During their first debate together, Harris attacked the vice president’s voting record saying while she does not believe Biden is a racist, his past comments on segregationists he served with in Congress were hurtful and that Biden went as far as to work with them to oppose bussing. She ended her statement by saying that she herself was integrated into public schools through bussing. Harris was right to say Biden’s past comments on segregationists were hurtful. In June 2019, Biden held an Iowa event where he recalled the civility of James O. Eastland and Herman Talmadge, two senators that heavily opposed desegregation when in office. Biden said that while he disagreed with these men and is no longer friends with them, he touted his ability to compromise with segregationists, referring to them as the opposition rather than the enemy, as opposed to today’s levels of partisanship. It is also worth noting that in 2010, Vice President Biden gave a eulogy for West Virginia Senator Robert Bryd, who led a 150 member chapter of the Klu Klux Klan as well as filibustered the 1964 Civil Rights Act for 14 hours. In his eulogy, Biden called Bryd a mentor, guide and friend. Biden’s praise and respect, while not on the actions of these men but on their reputations and character, raises understandable concern from Harris and should not be acceptable. 

Biden should not have respect for those that segregated America; there is nothing civil about them, nor should he be referring to them as mentors. Equality after the Civil Rights Act was non-negotiable and not something to be compromised on; those men were the enemies to freedom, not the opposition. Americans shouldn’t be impressed with Biden for merely compromising with the enemy, and having Harris as his running mate doesn’t rectify his racially insensitive behavior.  

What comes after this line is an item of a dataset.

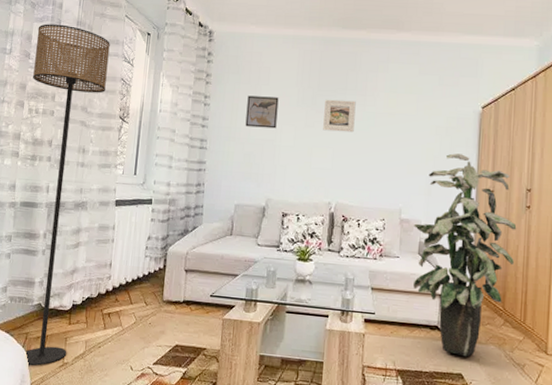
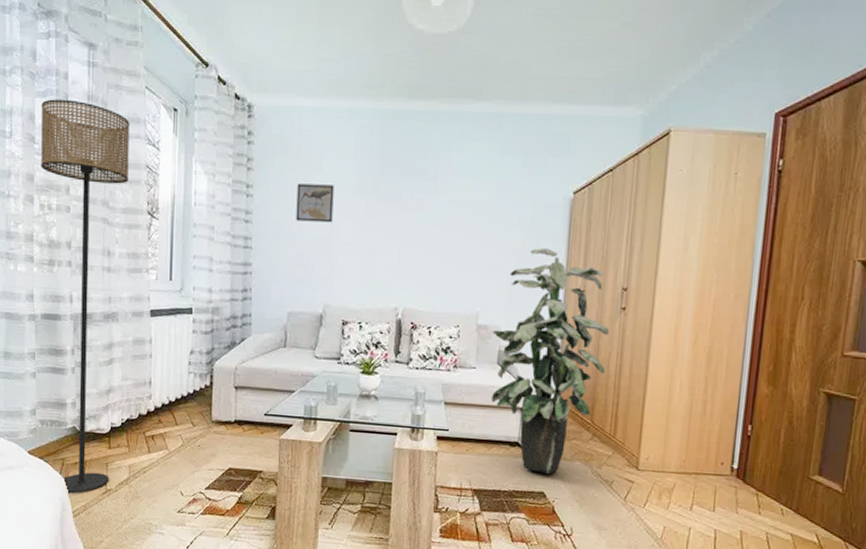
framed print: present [323,99,356,133] -> none [387,186,426,226]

Biden, at the time, did not only compromise with segregationists, but he also worked with them to oppose bussing, which was the vehicle by which American schools were racially integrated, as Harris stated again in their second debate together. Harris also pointed out that had the segregationists Biden worked with gotten their way, Barack Obama would not have been in the position to nominate Biden for the title he now holds and that the vice president still fails to acknowledge that he was wrong to take his position.

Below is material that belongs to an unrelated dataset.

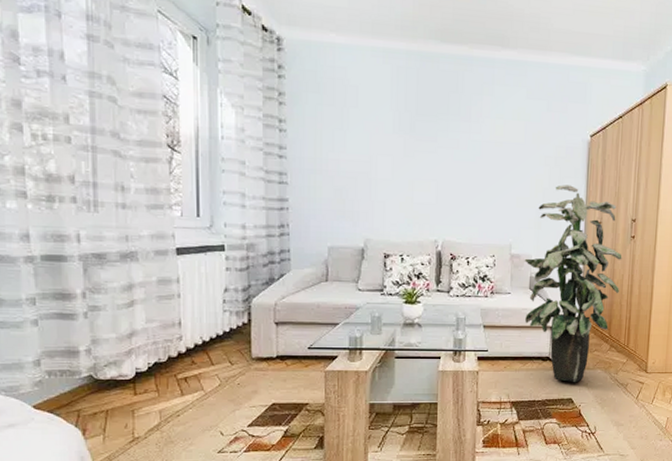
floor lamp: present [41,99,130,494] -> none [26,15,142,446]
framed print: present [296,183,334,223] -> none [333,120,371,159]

In 1972, Biden originally ran for the U.S. Senate on a platform of desegregating schools, but after narrowly winning, he then flip-flopped his position to appeal to his mostly white constituents. In 1973, Biden then sponsored a bill barring the federal government from defunding schools that stayed segregated. This bill was passed with bipartisan support going beyond bussing. In 1975, Biden co-authored a bill that barred federal courts from ordering bussing plans unless the courts found discriminatory intent. This bill failed, but was designed to complicate and slow down the process of racially integrating schools. To wrongfully justify his stance on school integration, Biden, in 1977, said he did not want his kids growing up in a racial jungle. Biden has argued he is for school bussing, just not the federal mandate of it. However, Biden’s spokesman, Bill Ruso, has contradicted this by saying Biden has never thought bussing was a good way to integrate schools and said it would not achieve equal opportunity. In 1977, The Civil Rights Commission described Biden’s work as stymieing school integration, and federal data has shown that bussing does narrow racial achievement and equal opportunity gaps. Biden’s approach to segregation was different from his colleagues where rather than relying on racial obscenities, he tried to implement a systemic, less apparent version of separate but equal.

Senator Kamala Harris was right to bring the morally repugnant past of Joe Biden into question. Joe Biden advanced the agenda of segregationists and led the charge against racially integrated schools and he needs to be held accountable. Yet now, she campaigns for Biden, which calls into question how important her own values are. Those that worked with and praised segregationists on character do not represent the morals this country presently holds and have no place in leading it. The American people were reminded of Joe Biden’s past by Senator Harris, and it’s not something they should quickly forget.